**Exercise instructions:**
The reply is a verbatim copy of the listing below with its images dropped.
════
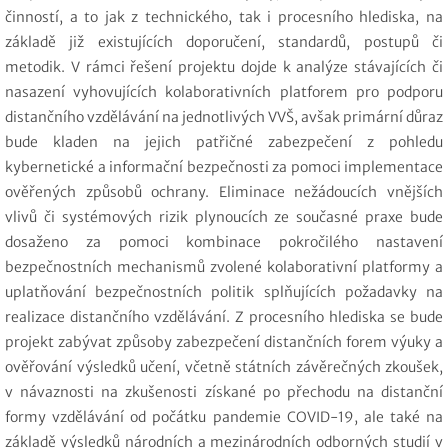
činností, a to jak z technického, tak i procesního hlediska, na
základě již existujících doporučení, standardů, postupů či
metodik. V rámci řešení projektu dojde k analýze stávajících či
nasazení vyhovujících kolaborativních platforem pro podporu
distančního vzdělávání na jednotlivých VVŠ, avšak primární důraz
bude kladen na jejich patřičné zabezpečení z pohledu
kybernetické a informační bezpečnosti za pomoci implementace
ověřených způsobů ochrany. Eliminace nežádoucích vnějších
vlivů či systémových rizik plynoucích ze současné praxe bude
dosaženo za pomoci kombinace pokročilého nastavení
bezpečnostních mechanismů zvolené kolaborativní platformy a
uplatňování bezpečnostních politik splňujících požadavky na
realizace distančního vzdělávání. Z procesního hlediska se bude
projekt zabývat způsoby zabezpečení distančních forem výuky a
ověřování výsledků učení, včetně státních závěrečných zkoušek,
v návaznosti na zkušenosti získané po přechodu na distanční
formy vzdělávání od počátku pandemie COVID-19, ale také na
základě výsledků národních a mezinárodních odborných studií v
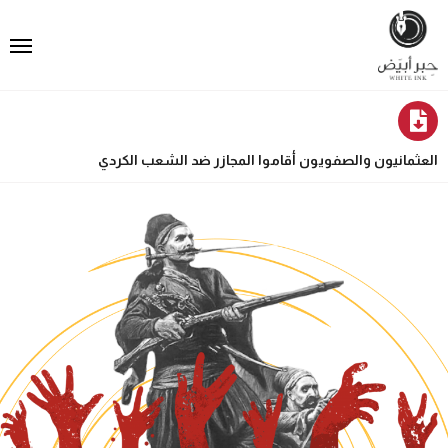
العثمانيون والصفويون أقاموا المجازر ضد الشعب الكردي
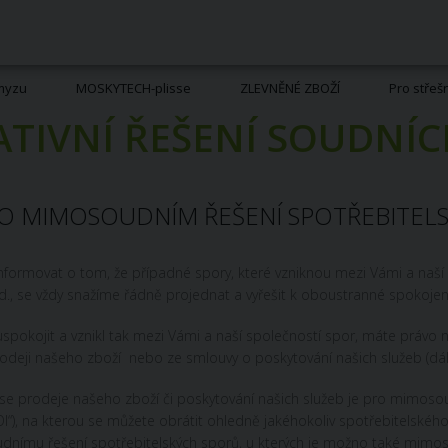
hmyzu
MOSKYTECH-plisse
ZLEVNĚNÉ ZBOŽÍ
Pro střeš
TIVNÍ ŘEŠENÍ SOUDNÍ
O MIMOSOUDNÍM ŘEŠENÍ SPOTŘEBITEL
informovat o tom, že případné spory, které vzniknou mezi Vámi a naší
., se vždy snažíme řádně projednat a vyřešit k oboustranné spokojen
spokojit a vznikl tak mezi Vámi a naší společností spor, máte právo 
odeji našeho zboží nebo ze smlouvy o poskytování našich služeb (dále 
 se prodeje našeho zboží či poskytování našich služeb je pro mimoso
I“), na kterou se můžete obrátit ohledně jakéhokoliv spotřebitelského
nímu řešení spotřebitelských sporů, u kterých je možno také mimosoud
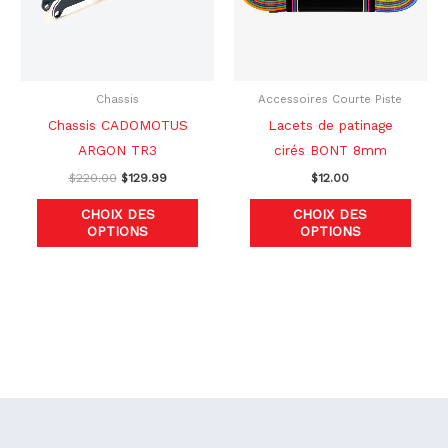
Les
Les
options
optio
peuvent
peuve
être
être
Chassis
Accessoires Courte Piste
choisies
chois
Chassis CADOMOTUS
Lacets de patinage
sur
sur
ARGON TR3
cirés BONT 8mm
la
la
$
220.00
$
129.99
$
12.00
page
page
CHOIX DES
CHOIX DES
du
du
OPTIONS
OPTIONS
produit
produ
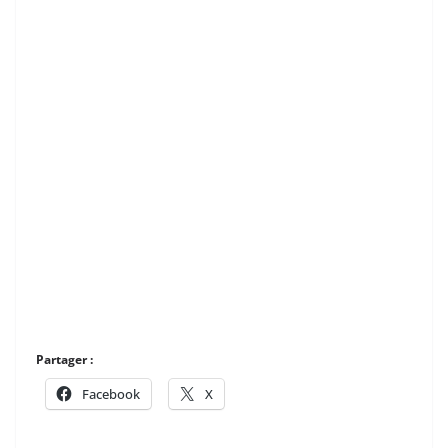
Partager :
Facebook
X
════
**Result of this exercise:**
činností, a to jak z technického, tak i procesního hlediska, na
základě již existujících doporučení, standardů, postupů či
metodik. V rámci řešení projektu dojde k analýze stávajících či
nasazení vyhovujících kolaborativních platforem pro podporu
distančního vzdělávání na jednotlivých VVŠ, avšak primární důraz
bude kladen na jejich patřičné zabezpečení z pohledu
kybernetické a informační bezpečnosti za pomoci implementace
ověřených způsobů ochrany. Eliminace nežádoucích vnějších
vlivů či systémových rizik plynoucích ze současné praxe bude
dosaženo za pomoci kombinace pokročilého nastavení
bezpečnostních mechanismů zvolené kolaborativní platformy a
uplatňování bezpečnostních politik splňujících požadavky na
realizace distančního vzdělávání. Z procesního hlediska se bude
projekt zabývat způsoby zabezpečení distančních forem výuky a
ověřování výsledků učení, včetně státních závěrečných zkoušek,
v návaznosti na zkušenosti získané po přechodu na distanční
formy vzdělávání od počátku pandemie COVID-19, ale také na
základě výsledků národních a mezinárodních odborných studií v
العثمانيون والصفويون أقاموا المجازر ضد الشعب الكردي
hmyzu
MOSKYTECH-plisse
ZLEVNĚNÉ ZBOŽÍ
Pro střeš
TIVNÍ ŘEŠENÍ SOUDNÍ
O MIMOSOUDNÍM ŘEŠENÍ SPOTŘEBITEL
informovat o tom, že případné spory, které vzniknou mezi Vámi a naší
., se vždy snažíme řádně projednat a vyřešit k oboustranné spokojen
spokojit a vznikl tak mezi Vámi a naší společností spor, máte právo 
odeji našeho zboží nebo ze smlouvy o poskytování našich služeb (dále 
 se prodeje našeho zboží či poskytování našich služeb je pro mimoso
I“), na kterou se můžete obrátit ohledně jakéhokoliv spotřebitelského
nímu řešení spotřebitelských sporů, u kterých je možno také mimosoud
Les
Les
options
optio
peuvent
peuve
être
être
Chassis
Accessoires Courte Piste
choisies
chois
Chassis CADOMOTUS
Lacets de patinage
sur
sur
ARGON TR3
cirés BONT 8mm
la
la
$
220.00
$
129.99
$
12.00
page
page
CHOIX DES
CHOIX DES
du
du
OPTIONS
OPTIONS
produit
produ
Partager :
Facebook
X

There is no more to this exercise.